🤖 AI Summary
Current multimodal large language models (MLLMs) exhibit significant limitations in jointly performing fine-grained visual perception and commonsense causal reasoning. Method: We introduce Argus Inspection, a novel two-tier multimodal benchmark that uniquely integrates fine-grained visual recognition with real-world causal reasoning evaluation; propose the Eye of Panoptes evaluation framework, which innovatively combines a binary-parameterized sigmoid function with an indicator function to holistically quantify opinion-based reasoning; and design a standardized causal reasoning evaluation protocol.

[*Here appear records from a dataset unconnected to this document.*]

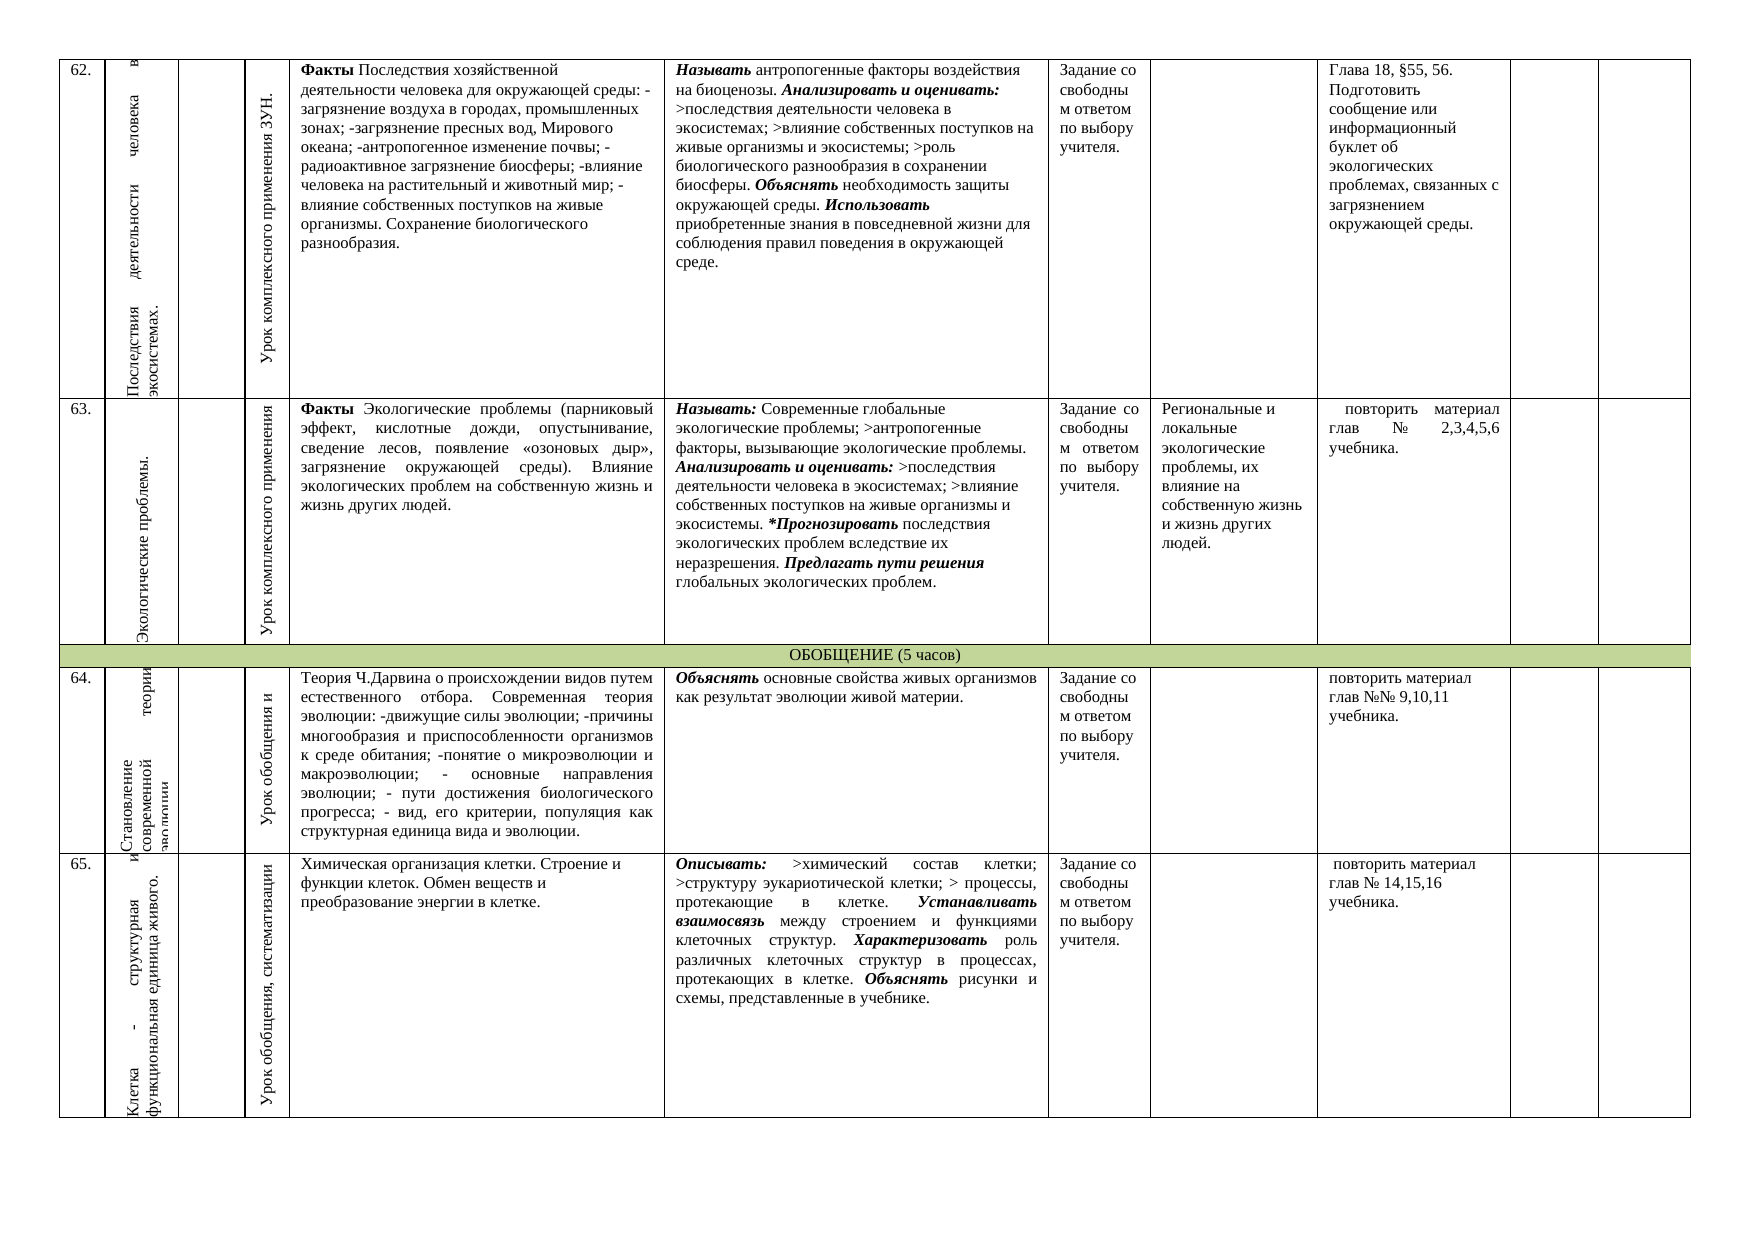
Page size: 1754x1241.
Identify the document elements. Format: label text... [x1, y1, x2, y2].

table_cell [179, 854, 244, 1117]
table_cell Становление современной теории эволюции. [106, 668, 178, 852]
table_cell Последствия деятельности человека в экосистемах. [106, 60, 178, 398]
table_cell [246, 854, 289, 1117]
table_cell Называть: Современные глобальные экологические проблемы; >антропогенные факторы, вызывающие экологические проблемы. Анализировать и оценивать: >последствия деятельности человека в экосистемах; >влияние собственных поступков на живые организмы и экосистемы. *Прогнозировать последствия экологических проблем вследствие их неразрешения. Предлагать пути решения глобальных экологических проблем. [665, 399, 1048, 643]
table_cell Называть антропогенные факторы воздействия на биоценозы. Анализировать и оценивать: >последствия деятельности человека в экосистемах; >влияние собственных поступков на живые организмы и экосистемы; >роль биологического разнообразия в сохранении биосферы. Объяснять необходимость защиты окружающей среды. Использовать приобретенные знания в повседневной жизни для соблюдения правил поведения в окружающей среде. [665, 60, 1048, 398]
table_cell Экологические проблемы. [106, 399, 178, 643]
table_cell Клетка - структурная и функциональная единица живого. [106, 854, 178, 1117]
table_cell Урок комплексного применения ЗУН. Практическая работа №8. [246, 60, 289, 398]
table_cell [1511, 60, 1598, 398]
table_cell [1049, 60, 1150, 398]
table_cell Урок комплексного применения ЗУН [246, 399, 289, 643]
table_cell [1049, 854, 1150, 1117]
table_cell [1599, 60, 1690, 398]
table_cell Глава 18, §55, 56. Подготовить сообщение или информационный буклет об экологических проблемах, связанных с загрязнением окружающей среды. [1318, 60, 1510, 398]
table_cell повторить материал глав № 2,3,4,5,6 учебника. [1318, 399, 1510, 643]
table_cell Факты Последствия хозяйственной деятельности человека для окружающей среды: -загрязнение воздуха в городах, промышленных зонах; -загрязнение пресных вод, Мирового океана; -антропогенное изменение почвы; -радиоактивное загрязнение биосферы; -влияние человека на растительный и животный мир; -влияние собственных поступков на живые организмы. Сохранение биологического разнообразия. [290, 60, 664, 398]
table_cell [1151, 668, 1317, 852]
table_cell [1151, 60, 1317, 398]
table_cell Объяснять основные свойства живых организмов как результат эволюции живой материи. [665, 668, 1048, 852]
table_cell [1599, 854, 1690, 1117]
table_cell Химическая организация клетки. Строение и функции клеток. Обмен веществ и преобразование энергии в клетке. [290, 854, 664, 1117]
table_cell Задание со свободным ответом по выбору учителя. [1049, 399, 1150, 643]
table_cell [1599, 399, 1690, 643]
table_cell [1511, 854, 1598, 1117]
table_cell [1599, 668, 1690, 852]
table_cell Задание со свободным ответом по выбору учителя. [1049, 668, 1150, 852]
table_cell [179, 668, 244, 852]
table_cell Урок обобщения и систематизации знаний. [246, 668, 289, 852]
table_cell Региональные и локальные экологические проблемы, их влияние на собственную жизнь и жизнь других людей. [1151, 399, 1317, 643]
table_cell повторить материал глав № 14,15,16 учебника. [1318, 854, 1510, 1117]
table_cell Факты Экологические проблемы (парниковый эффект, кислотные дожди, опустынивание, сведение лесов, появление «озоновых дыр», загрязнение окружающей среды). Влияние экологических проблем на собственную жизнь и жизнь других людей. [290, 399, 664, 643]
table_cell [1511, 399, 1598, 643]
table_cell 64. [60, 668, 104, 852]
table_cell 62. [60, 60, 104, 398]
table_cell [1511, 668, 1598, 852]
table_cell [1151, 854, 1317, 1117]
table_cell ОБОБЩЕНИЕ (5 часов) [60, 645, 1691, 667]
table_cell Описывать: >химический состав клетки; >структуру эукариотической клетки; > процессы, протекающие в клетке. Устанавливать взаимосвязь между строением и функциями клеточных структур. Характеризовать роль различных клеточных структур в процессах, протекающих в клетке. Объяснять рисунки и схемы, представленные в учебнике. [665, 854, 1048, 1117]
table_cell [179, 60, 244, 398]
table_cell 63. [60, 399, 104, 643]
table_cell повторить материал глав №№ 9,10,11 учебника. [1318, 668, 1510, 852]
table_cell [179, 399, 244, 643]
table_cell 65. [60, 854, 104, 1117]
table_cell Теория Ч.Дарвина о происхождении видов путем естественного отбора. Современная теория эволюции: -движущие силы эволюции; -причины многообразия и приспособленности организмов к среде обитания; -понятие о микроэволюции и макроэволюции; - основные направления эволюции; - пути достижения биологического прогресса; - вид, его критерии, популяция как структурная единица вида и эволюции. [290, 668, 664, 852]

Contribution/Results: Empirical evaluation across 26 state-of-the-art MLLMs reveals that the highest fine-grained visual reasoning score is merely 0.46, demonstrating a fundamental deficiency in perception–reasoning synergy. This work establishes the first dedicated benchmark and evaluation framework for diagnosing coupled visual–causal reasoning capabilities in MLLMs, exposing critical gaps in current modeling paradigms.
📝 Abstract
As Multimodal Large Language Models (MLLMs) continue to evolve, their cognitive and reasoning capabilities have seen remarkable progress. However, challenges in visual fine-grained perception and commonsense causal inference persist. This paper introduces Argus Inspection, a multimodal benchmark with two levels of difficulty, emphasizing detailed visual recognition while incorporating real-world commonsense understanding to evaluate causal reasoning abilities. Expanding on it, we present the Eye of Panoptes framework, which integrates a binary parametric Sigmoid metric with an indicator function, enabling a more holistic evaluation of MLLMs' responses in opinion-based reasoning tasks. Experiments conducted on 26 mainstream MLLMs reveal that the highest performance in visual fine-grained reasoning reaches only 0.46, highlighting considerable potential for enhancement. Our research offers valuable perspectives for the continued refinement of MLLMs.